The advantage of social media is that local anecdotes can travel fast and wide with visual information. Olympic highlights are not necessarily all about achieving world records. They can be about discovering the friendly and charming side of the host country.

The first Summer Olympic Games in Japan, Tokyo 1964, showcased a young and thriving nation rebounding from the wounds of the last war. The Games propelled new constructions such as the Enoshima Yacht Harbor, the Tokaido Shinkansen and the Metropolitan Expressway. The message to the world was Japan’s resurgence as an industrial power.

Unfortunately, as a price of economic growth, serious pollution and worsening living conditions were swept under the rug. It was not until the so-called ‘Pollution Diet’ in late 1970 that Japanese politics confronted these environmental issues by passing as many as 14 laws.

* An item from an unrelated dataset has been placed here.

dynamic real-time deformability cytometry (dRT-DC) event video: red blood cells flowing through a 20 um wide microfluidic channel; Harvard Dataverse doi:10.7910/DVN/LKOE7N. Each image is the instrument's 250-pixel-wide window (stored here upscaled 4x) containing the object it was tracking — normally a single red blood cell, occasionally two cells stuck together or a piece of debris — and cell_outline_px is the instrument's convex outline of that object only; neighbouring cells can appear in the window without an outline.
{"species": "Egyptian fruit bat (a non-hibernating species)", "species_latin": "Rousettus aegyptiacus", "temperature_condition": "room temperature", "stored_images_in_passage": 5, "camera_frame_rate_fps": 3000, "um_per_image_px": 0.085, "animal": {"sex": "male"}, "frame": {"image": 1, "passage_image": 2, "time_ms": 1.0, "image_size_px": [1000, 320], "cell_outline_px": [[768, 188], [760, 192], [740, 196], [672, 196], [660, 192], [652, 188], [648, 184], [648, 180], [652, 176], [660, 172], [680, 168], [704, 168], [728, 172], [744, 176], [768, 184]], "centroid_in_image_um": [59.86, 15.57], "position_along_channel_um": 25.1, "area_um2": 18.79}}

This was a turning point that painfully and methodically paved the way to the clean sky Tokyo enjoys today.

56 years later, Tokyo’s second Olympics is less about building hard infrastructure and more about being ecologically mindful and technologically smart. A mature Japan can play a new role in the troubled world by using the Games as a springboard to turn around its inward-looking image. If Japan can rebrand itself as an open and embracing host nation, the soft legacy of Tokyo 2020 will be a success. The world will see Japan in a new light and Japan will wake from the complacent pessimism in which it has stewed over the past three decades.

Nobuko Kobayashi is Ernst & Young — Japan — Transaction Advisory Services Managing Director and Partner. The views reflected in this article are the views of the author and do not necessarily reflect the views of the global EY organization or its member companies.

A version of this article appears in the most recent edition of East Asia Forum Quarterly, ‘Japan’s leadership moment‘, Vol. 11, No. 3.

 

 

 

2 responses to “Can the Tokyo Olympics rebrand Japan?”

  1. I doubt the Olympics will create any kind of lasting legacy, it never does. Once the news cycle moves on, what will be said about Japan? If there is no genuine change in society, and there doesn’t look like there will be, the unsavoury aspects that are being overlooked now will come into focus. Japan needs more than friendly volunteers at a sports event when there are serious issues with how immigration is handled and non-Japanese treated

  2. It is strongly recommended to postpone Olympics next year. I personally don’t mind where it’s hosted.
    COVID-19 is spreading at a tremendous rate and it is important to prevent further infections among people. So, it is quite reasonable to postpone the Olympics in order to protect people around us.